This was the best Elvis fan book I’ve ever read, and I REALLY loved the Donna Lewis Diaries. Written in 1985, Elvis This One’s For You by Arlene Cogan is so great because Arlene was not only a fan but also a friend of Elvis – basically she is what you call a fan/friend. Furthermore, Arlene was in contact more or less with Elvis until the end – although not as close as she was in the beginning. Like June’s book, I also liked Arlene’s book so much because it showed Elvis before he went into the army and what life was like home at Graceland with his mom and dad.
Arlene met Elvis when she was 14 in 1957. Her uncle got her into the press conference and front row concert tickets for Elvis’ show in Chicago. At the press conference, Elvis noticed her right away and told her to visit him in Memphis. Arlene did a few weeks later and became a part of ‘Elvis’ gang’ along with other teens Frances and Heidi. They hung out at Graceland at the pool and inside, had meals with Vernon and Gladys, went to the roller rink and the fairgrounds and spent Christmas of 1957 with Elvis and his parents. Arlene soon moved to Memphis. Elvis could talk to the girls more than he could with the guys. Elvis would have the three girls up in his room at night kissing and talking and hugging. The were expected not to date anyone and remain virgins. Elvis even had a white panties test where he would literally pull the waistband of their pants out and look to see if their panties were white, and he would know that meant they were still virgins – plus white panties turned Elvis on. Elvis was hurt when the girls grew up and got married and ‘left’ him.

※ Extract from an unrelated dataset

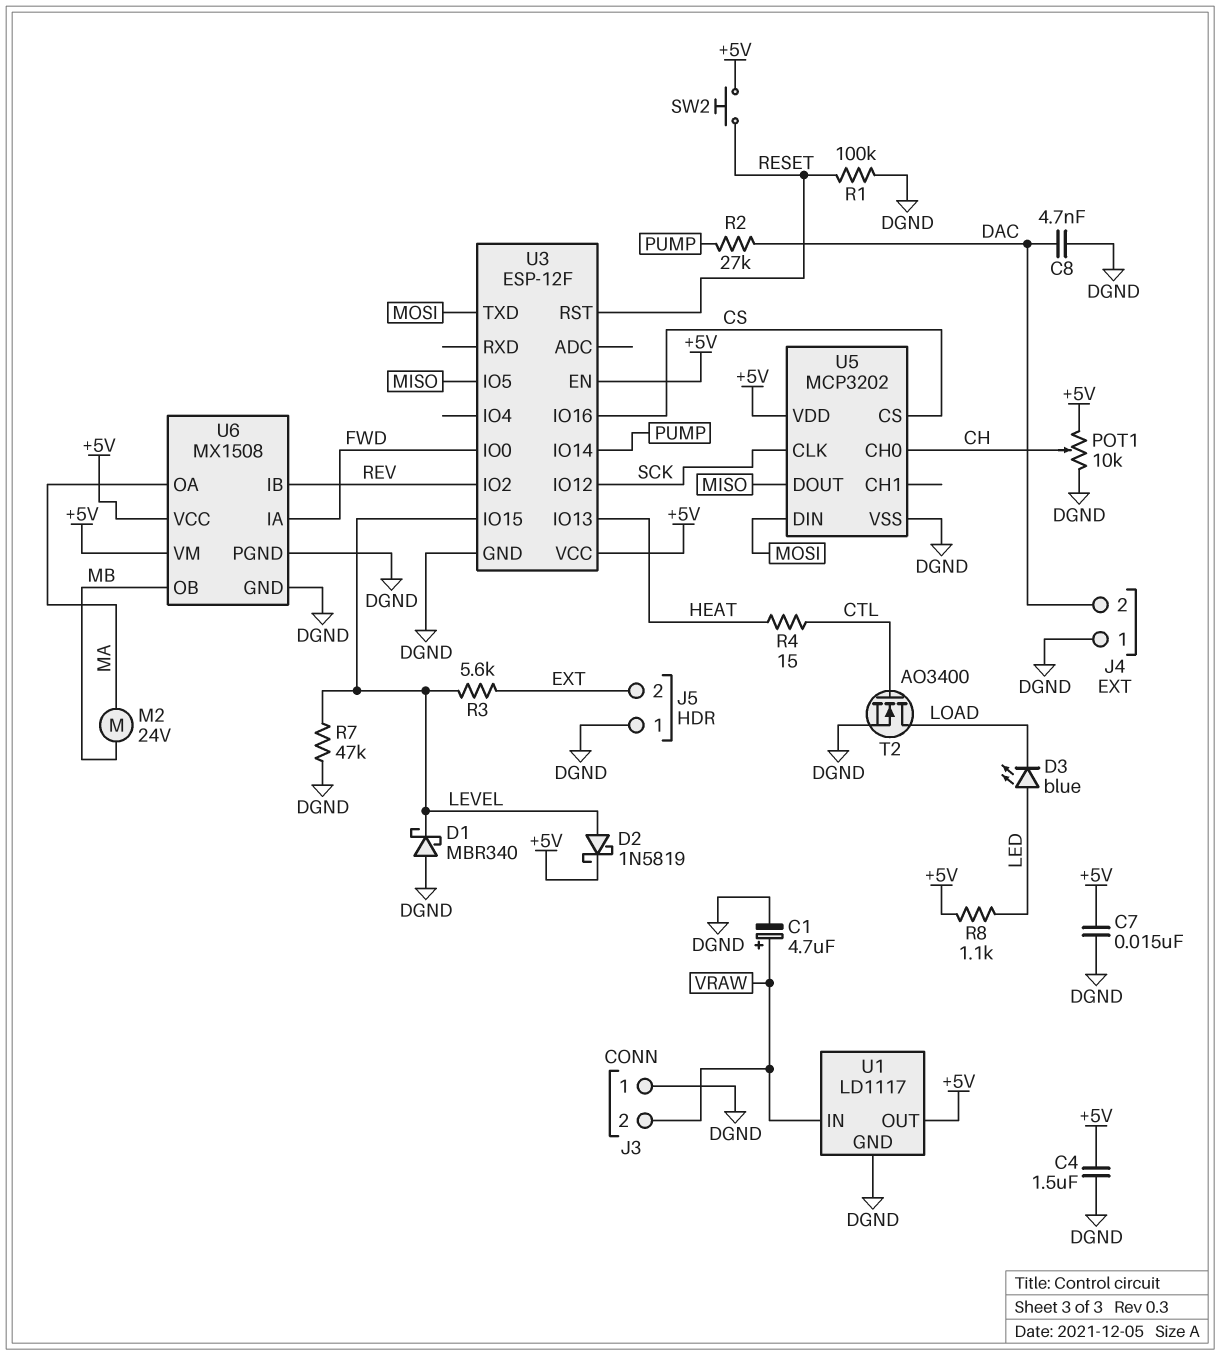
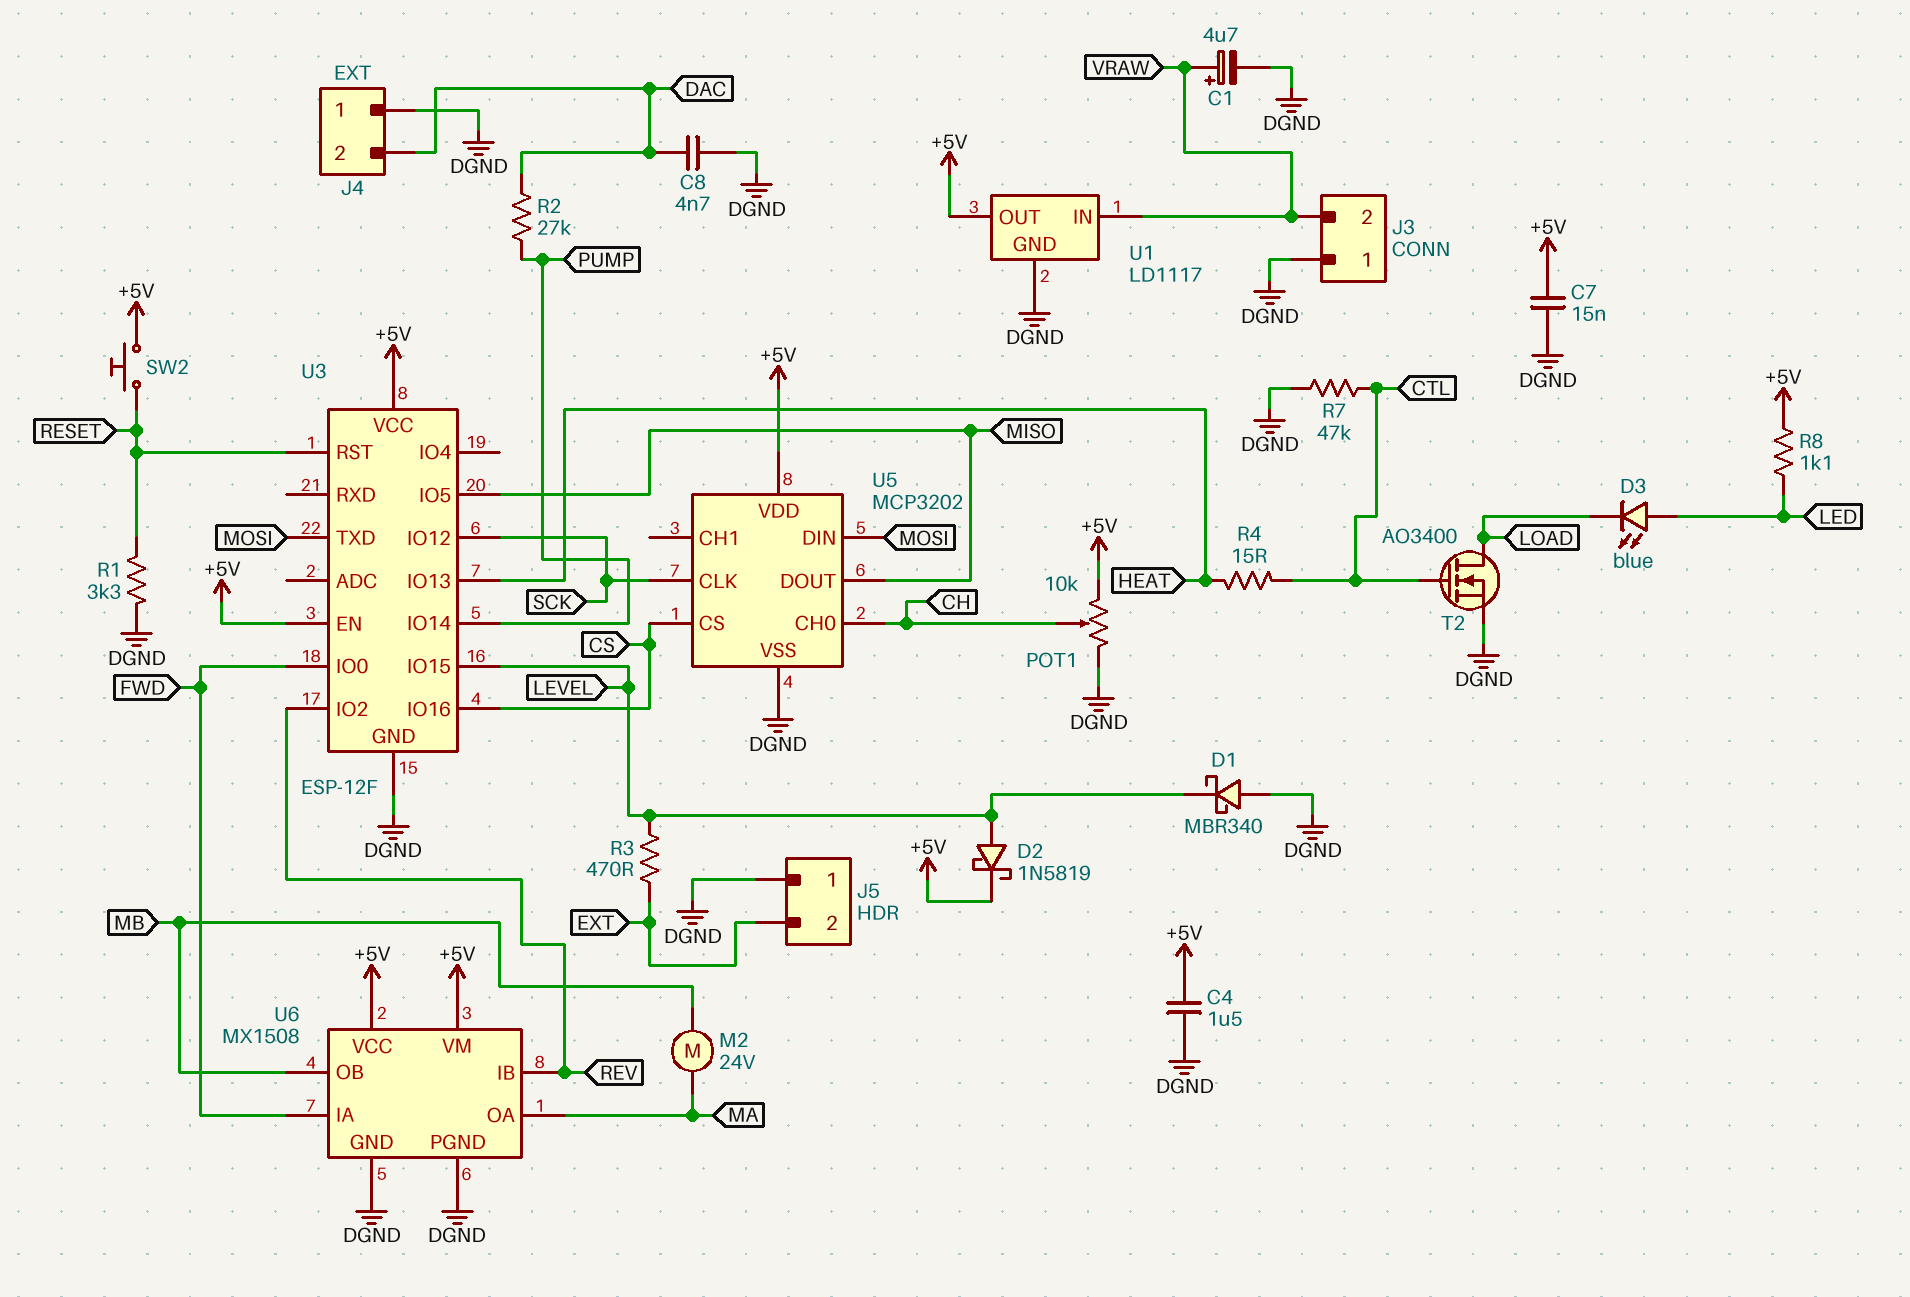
R1: 100k (DGND, RESET) -> 3.3k (DGND, RESET)
R3: 5.6k (EXT, LEVEL) -> 470 (EXT, LEVEL)
R7: 47k (DGND, LEVEL) -> 47k (CTL, DGND)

It is just amazing to me Elvis allowed these three teen fans (and I am sure many more) into his life, his personal life. Elvis craved that kind of complete adoration and needed the girls fan love for him, but at the same time he wanted them to love him for him and not just Elvis the entertainer. I always wonder what made Elvis notice certain fan girls in the crowd more than others and allow them into his life because they weren’t necessarily always the prettiest ones. I think how I was born too late, and why couldn’t I have been 16 in 1956? But then I realize I was way too tall and way too blond for Elvis.